Problem in understanding the meaning

[thudda]

What is the difference between the 2 expressions

1) for all x belongs to ℝ there exists y belongs to ℝ such that f(x)=y
2) there exists y belongs to ℝ such that for all x belongs to ℝ , f(x)=y

I want to know the exact difference.

 

[tiny-tim]

hi thudda! welcome to pf!

tell us what you think, and then we'll comment!

 

[thudda]

Hi..thanks..:)

I think the 1st expression implies that for every x value there is a corresponding y value.And the 2nd imply that for all x values there's one or a set of y values...what I want to know is whether it is one y value or a set of y values..

 

[tiny-tim]

hi thudda!

I think the 1st expression implies that for every x value there is a corresponding y value.

yup … basically, it doesn't say anything more than that f is a function!

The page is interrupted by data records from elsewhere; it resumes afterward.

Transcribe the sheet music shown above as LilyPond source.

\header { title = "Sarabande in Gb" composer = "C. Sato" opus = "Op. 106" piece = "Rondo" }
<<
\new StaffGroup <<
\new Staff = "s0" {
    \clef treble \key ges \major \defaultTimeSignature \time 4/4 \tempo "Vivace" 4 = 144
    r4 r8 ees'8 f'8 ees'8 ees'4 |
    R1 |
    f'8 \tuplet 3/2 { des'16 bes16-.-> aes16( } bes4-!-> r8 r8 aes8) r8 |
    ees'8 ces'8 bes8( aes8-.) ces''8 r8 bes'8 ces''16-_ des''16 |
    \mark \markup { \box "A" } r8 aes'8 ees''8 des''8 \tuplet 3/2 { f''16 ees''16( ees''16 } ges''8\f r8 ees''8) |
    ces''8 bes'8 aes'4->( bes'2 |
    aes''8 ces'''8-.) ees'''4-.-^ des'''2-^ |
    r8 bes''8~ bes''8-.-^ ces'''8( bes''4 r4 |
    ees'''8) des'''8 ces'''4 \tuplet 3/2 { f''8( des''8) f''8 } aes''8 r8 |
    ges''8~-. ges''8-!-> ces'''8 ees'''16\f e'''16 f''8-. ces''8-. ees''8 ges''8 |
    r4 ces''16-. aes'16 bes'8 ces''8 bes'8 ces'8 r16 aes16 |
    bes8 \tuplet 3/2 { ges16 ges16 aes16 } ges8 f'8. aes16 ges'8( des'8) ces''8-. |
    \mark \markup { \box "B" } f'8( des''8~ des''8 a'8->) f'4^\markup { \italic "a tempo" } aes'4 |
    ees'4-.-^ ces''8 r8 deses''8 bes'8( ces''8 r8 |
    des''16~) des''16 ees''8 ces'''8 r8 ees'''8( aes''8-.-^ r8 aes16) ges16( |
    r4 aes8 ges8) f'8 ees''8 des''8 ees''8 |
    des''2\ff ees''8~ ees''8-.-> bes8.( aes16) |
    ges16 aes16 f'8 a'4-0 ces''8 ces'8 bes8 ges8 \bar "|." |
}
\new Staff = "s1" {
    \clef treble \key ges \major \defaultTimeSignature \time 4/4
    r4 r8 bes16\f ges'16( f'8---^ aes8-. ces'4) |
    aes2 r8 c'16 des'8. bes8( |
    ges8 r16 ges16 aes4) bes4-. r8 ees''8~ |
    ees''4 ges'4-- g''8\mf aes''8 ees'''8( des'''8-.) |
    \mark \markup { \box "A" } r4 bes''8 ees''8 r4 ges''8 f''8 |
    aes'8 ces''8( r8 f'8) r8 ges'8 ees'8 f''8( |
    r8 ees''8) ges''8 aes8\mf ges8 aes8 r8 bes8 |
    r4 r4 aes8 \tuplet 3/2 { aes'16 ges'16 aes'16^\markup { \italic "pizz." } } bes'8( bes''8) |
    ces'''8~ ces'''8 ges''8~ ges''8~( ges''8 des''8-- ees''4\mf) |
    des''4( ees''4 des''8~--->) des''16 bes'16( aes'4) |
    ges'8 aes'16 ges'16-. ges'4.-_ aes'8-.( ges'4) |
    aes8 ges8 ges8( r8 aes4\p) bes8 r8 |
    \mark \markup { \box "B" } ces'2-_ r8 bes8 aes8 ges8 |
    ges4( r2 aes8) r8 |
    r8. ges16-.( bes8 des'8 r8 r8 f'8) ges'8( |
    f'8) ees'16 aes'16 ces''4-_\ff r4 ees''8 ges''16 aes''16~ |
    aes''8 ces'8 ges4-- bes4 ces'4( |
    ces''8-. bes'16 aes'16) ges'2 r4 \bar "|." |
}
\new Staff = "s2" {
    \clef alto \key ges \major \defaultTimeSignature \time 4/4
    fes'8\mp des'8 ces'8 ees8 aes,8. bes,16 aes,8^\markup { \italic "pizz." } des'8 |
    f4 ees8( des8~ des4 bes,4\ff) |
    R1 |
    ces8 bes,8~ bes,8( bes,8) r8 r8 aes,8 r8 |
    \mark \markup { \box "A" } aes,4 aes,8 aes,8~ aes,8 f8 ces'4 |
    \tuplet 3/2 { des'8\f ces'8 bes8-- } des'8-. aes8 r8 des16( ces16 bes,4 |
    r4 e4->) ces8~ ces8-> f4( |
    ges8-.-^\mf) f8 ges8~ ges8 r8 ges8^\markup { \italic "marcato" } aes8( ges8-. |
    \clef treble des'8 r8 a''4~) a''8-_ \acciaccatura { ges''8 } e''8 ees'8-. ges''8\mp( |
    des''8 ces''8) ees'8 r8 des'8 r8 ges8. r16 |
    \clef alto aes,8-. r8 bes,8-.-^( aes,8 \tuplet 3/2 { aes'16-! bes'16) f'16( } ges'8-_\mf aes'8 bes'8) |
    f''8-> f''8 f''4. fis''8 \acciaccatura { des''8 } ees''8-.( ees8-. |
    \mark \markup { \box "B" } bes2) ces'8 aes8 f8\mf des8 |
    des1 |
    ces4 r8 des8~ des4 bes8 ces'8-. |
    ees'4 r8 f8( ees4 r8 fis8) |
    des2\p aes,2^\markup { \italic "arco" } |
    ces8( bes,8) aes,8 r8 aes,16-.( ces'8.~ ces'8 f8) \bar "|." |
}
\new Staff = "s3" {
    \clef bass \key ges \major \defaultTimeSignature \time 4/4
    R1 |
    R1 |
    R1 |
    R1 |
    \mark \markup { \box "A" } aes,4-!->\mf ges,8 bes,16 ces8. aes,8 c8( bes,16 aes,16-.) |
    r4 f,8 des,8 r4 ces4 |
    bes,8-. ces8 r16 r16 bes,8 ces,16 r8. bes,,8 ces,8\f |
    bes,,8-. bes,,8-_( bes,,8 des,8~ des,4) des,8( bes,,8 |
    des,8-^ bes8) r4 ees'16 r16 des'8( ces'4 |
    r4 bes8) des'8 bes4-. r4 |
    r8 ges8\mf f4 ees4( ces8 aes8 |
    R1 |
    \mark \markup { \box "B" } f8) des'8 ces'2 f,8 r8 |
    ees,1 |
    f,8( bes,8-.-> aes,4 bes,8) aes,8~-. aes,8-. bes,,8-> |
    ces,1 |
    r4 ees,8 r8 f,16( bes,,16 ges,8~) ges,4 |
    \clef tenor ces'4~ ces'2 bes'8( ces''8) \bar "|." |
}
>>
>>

2) there exists y belongs to ℝ such that for all x belongs to ℝ , f(x)=y

And the 2nd imply that for all x values there's one or a set of y values...what I want to know is whether it is one y value or a set of y values..

ah, it's one y value …

"there exists y" always means there exists a y

(btw, when i see $y\in R$, i always read that as "y in R" … it's shorter, and i think, easier, than "y belongs to R" )

 

[pasmith]

"there exists y" always means there exists a y

Without more, both "there exists a(n)" and its abbreviation \exists mean "there exists at least one". If you want to specify uniqueness, you must do so expressly. The abbreviation for "there exists exactly one" is \exists ! - the usual symbol followed by an exclamation mark.

As to the OP's examples: The first isn't quite the definition of a function; it would be if it asserted that y was unique. In the second, it follows from the definition of a function that if such a y exists then it must be unique.